Monday, July 28, 2014

Getting all "game theory" on your asses...

MDA: A Formal Approach to Game Design and Game Research
Authored by Robin Hunicke, Marc LeBlanc, Robert Zubek

I downloaded this doc (above) a while back, "re-discovered" it floating around my desktop this morning, and thought I'd share it with all of you. I think I may have originally found it on the internet while googling my name in relation to game design, as you'll notice one of the authors is a "Marc LeBlanc" (no relation to yours truly).

Here's the paper's abstract:
In this paper we present the MDA framework (standing for Mechanics, Dynamics, and Aesthetics), developed and taught as part of the Game Design and Turning Worshop at the Game Developers Conference, San Jose 2001-2004.

MDA is a formal approach to understanding games – one which attempts to bridget the gap between game design and development, game criticism, and technical game research. We believe this methodology will clarify and strengthen the iterative processes of developers, scholars and researchers alike, making it easier for all parties to decompose, study and design a broad class of game designs and game artifacts.

"MDA" (Mechanics-Dynamics-Aesthetics) is a game design framework used a tool in game analyzation. It breaks a game into three components (mechanics, dynamics, and aesthetics... duh), and provides "precise definitions" for each, as a way of understanding how they relate to one another, as well as how they relate to the player experience.
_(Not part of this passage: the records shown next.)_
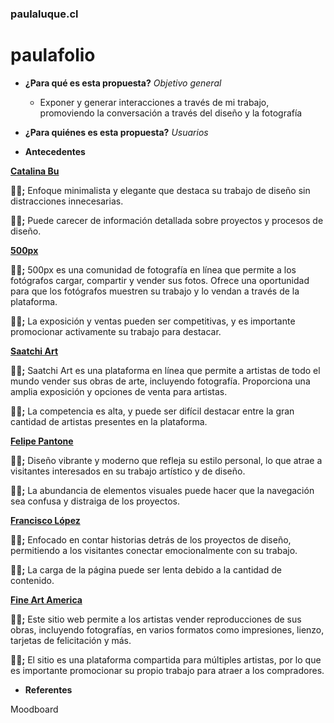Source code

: ### paulaluque.cl
# paulafolio

* **¿Para qué es esta propuesta?**
*Objetivo general*
  * Exponer y generar interacciones a través de mi trabajo, promoviendo la conversación a través del diseño y la fotografía


* **¿Para quiénes es esta propuesta?**
*Usuarios*


* **Antecedentes**

[**Catalina Bu** ](catalinabu.com)

**👍🏼;**
Enfoque minimalista y elegante que destaca su trabajo de diseño sin distracciones innecesarias.

**👎🏼;**
Puede carecer de información detallada sobre proyectos y procesos de diseño.


[**500px** ](500px.com)

**👍🏼;**
500px es una comunidad de fotografía en línea que permite a los fotógrafos cargar, compartir y vender sus fotos. Ofrece una oportunidad para que los fotógrafos muestren su trabajo y lo vendan a través de la plataforma.

**👎🏼;**
La exposición y ventas pueden ser competitivas, y es importante promocionar activamente su trabajo para destacar.


[**Saatchi Art** ](www.saatchiart.com)

**👍🏼;**
Saatchi Art es una plataforma en línea que permite a artistas de todo el mundo vender sus obras de arte, incluyendo fotografía. Proporciona una amplia exposición y opciones de venta para artistas.

**👎🏼;**
 La competencia es alta, y puede ser difícil destacar entre la gran cantidad de artistas presentes en la plataforma.


[**Felipe Pantone** ](felipepantone.com)

**👍🏼;**
Diseño vibrante y moderno que refleja su estilo personal, lo que atrae a visitantes interesados en su trabajo artístico y de diseño.

**👎🏼;**
La abundancia de elementos visuales puede hacer que la navegación sea confusa y distraiga de los proyectos.


[**Francisco López** ](pancholopez.cl)

**👍🏼;**
Enfocado en contar historias detrás de los proyectos de diseño, permitiendo a los visitantes conectar emocionalmente con su trabajo.

**👎🏼;**
La carga de la página puede ser lenta debido a la cantidad de contenido.


[**Fine Art America** ](fineartamerica.com)

**👍🏼;**
Este sitio web permite a los artistas vender reproducciones de sus obras, incluyendo fotografías, en varios formatos como impresiones, lienzo, tarjetas de felicitación y más.

**👎🏼;**
El sitio es una plataforma compartida para múltiples artistas, por lo que es importante promocionar su propio trabajo para atraer a los compradores.


* **Referentes**

Moodboard
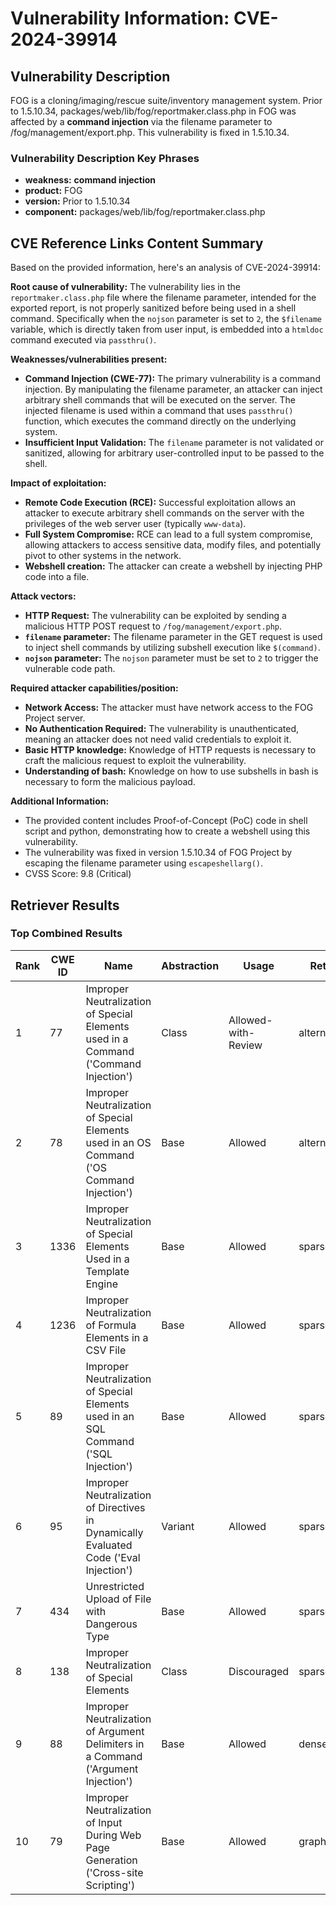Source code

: # Vulnerability Information: CVE-2024-39914

## Vulnerability Description
FOG is a cloning/imaging/rescue suite/inventory management system. Prior to 1.5.10.34, packages/web/lib/fog/reportmaker.class.php in FOG was affected by a **command injection** via the filename parameter to /fog/management/export.php. This vulnerability is fixed in 1.5.10.34.

### Vulnerability Description Key Phrases
- **weakness:** **command injection**
- **product:** FOG
- **version:** Prior to 1.5.10.34
- **component:** packages/web/lib/fog/reportmaker.class.php

## CVE Reference Links Content Summary
Based on the provided information, here's an analysis of CVE-2024-39914:

**Root cause of vulnerability:**
The vulnerability lies in the `reportmaker.class.php` file where the filename parameter, intended for the exported report, is not properly sanitized before being used in a shell command. Specifically when the `nojson` parameter is set to `2`, the `$filename` variable, which is directly taken from user input, is embedded into a `htmldoc` command executed via `passthru()`.

**Weaknesses/vulnerabilities present:**
- **Command Injection (CWE-77):** The primary vulnerability is a command injection. By manipulating the filename parameter, an attacker can inject arbitrary shell commands that will be executed on the server. The injected filename is used within a command that uses `passthru()` function, which executes the command directly on the underlying system.
- **Insufficient Input Validation:** The `filename` parameter is not validated or sanitized, allowing for arbitrary user-controlled input to be passed to the shell.

**Impact of exploitation:**
- **Remote Code Execution (RCE):** Successful exploitation allows an attacker to execute arbitrary shell commands on the server with the privileges of the web server user (typically `www-data`).
- **Full System Compromise:** RCE can lead to a full system compromise, allowing attackers to access sensitive data, modify files, and potentially pivot to other systems in the network.
- **Webshell creation:** The attacker can create a webshell by injecting PHP code into a file.

**Attack vectors:**
- **HTTP Request:** The vulnerability can be exploited by sending a malicious HTTP POST request to `/fog/management/export.php`.
- **`filename` parameter:** The filename parameter in the GET request is used to inject shell commands by utilizing subshell execution like `$(command)`.
- **`nojson` parameter:** The `nojson` parameter must be set to `2` to trigger the vulnerable code path.

**Required attacker capabilities/position:**
- **Network Access:** The attacker must have network access to the FOG Project server.
- **No Authentication Required:** The vulnerability is unauthenticated, meaning an attacker does not need valid credentials to exploit it.
- **Basic HTTP knowledge:** Knowledge of HTTP requests is necessary to craft the malicious request to exploit the vulnerability.
- **Understanding of bash:** Knowledge on how to use subshells in bash is necessary to form the malicious payload.

**Additional Information:**
- The provided content includes Proof-of-Concept (PoC) code in shell script and python, demonstrating how to create a webshell using this vulnerability.
- The vulnerability was fixed in version 1.5.10.34 of FOG Project by escaping the filename parameter using `escapeshellarg()`.
- CVSS Score: 9.8 (Critical)

## Retriever Results

### Top Combined Results

| Rank | CWE ID | Name | Abstraction | Usage  | Retrievers | Individual Scores |
|------|--------|------|-------------|-------|------------|-------------------|
| 1 | 77 | Improper Neutralization of Special Elements used in a Command ('Command Injection') | Class | Allowed-with-Review | alternate_terms | 1.000 |
| 2 | 78 | Improper Neutralization of Special Elements used in an OS Command ('OS Command Injection') | Base | Allowed | alternate_terms | 0.700 |
| 3 | 1336 | Improper Neutralization of Special Elements Used in a Template Engine | Base | Allowed | sparse | 0.247 |
| 4 | 1236 | Improper Neutralization of Formula Elements in a CSV File | Base | Allowed | sparse | 0.246 |
| 5 | 89 | Improper Neutralization of Special Elements used in an SQL Command ('SQL Injection') | Base | Allowed | sparse | 0.242 |
| 6 | 95 | Improper Neutralization of Directives in Dynamically Evaluated Code ('Eval Injection') | Variant | Allowed | sparse | 0.239 |
| 7 | 434 | Unrestricted Upload of File with Dangerous Type | Base | Allowed | sparse | 0.239 |
| 8 | 138 | Improper Neutralization of Special Elements | Class | Discouraged | sparse | 0.237 |
| 9 | 88 | Improper Neutralization of Argument Delimiters in a Command ('Argument Injection') | Base | Allowed | dense | 0.455 |
| 10 | 79 | Improper Neutralization of Input During Web Page Generation ('Cross-site Scripting') | Base | Allowed | graph | 0.002 |

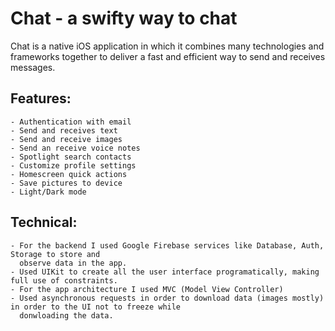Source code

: # Chat - a swifty way to chat

Chat is a native iOS application in which it combines many technologies and frameworks together to deliver a fast and efficient way to send and receives messages.

## Features:
    - Authentication with email
    - Send and receives text
    - Send and receive images
    - Send an receive voice notes
    - Spotlight search contacts
    - Customize profile settings
    - Homescreen quick actions
    - Save pictures to device
    - Light/Dark mode

## Technical:
    
    - For the backend I used Google Firebase services like Database, Auth, Storage to store and 
      observe data in the app.
    - Used UIKit to create all the user interface programatically, making full use of constraints.
    - For the app architecture I used MVC (Model View Controller)
    - Used asynchronous requests in order to download data (images mostly) in order to the UI not to freeze while
      donwloading the data.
From wikipedia:
Mechanics are the base components of the game -
its rules, every basic action the player can take in the game,
the algorithms and data structures in the game engine etc.

Dynamics are the run-time behavior of the mechanics
acting on player input and "cooperating" with other mechanics.

Aesthetics are the emotional responses evoked in the player -
joy, frustration, fantasy, fellowship.

I could go on here and list a bunch of other stuff from Marc's website (including his classification of "eight kinds of 'fun'"), but I'll just send you his to web page instead. Dig through the stuff there, and feel free to comment below on what strikes your interest and feels particularly relevant to you and why. (I, myself, am overwhelmed with client work right now, so I have not had too much of a chance to dig, and will likely have little chance to respond right away, but don't let that stop you.)

1 comment:

  1. Thanks for this! Very useful as I re-tune my Digital Narratives class (essentially a "writing the stuff that goes in video games" class) for next spring!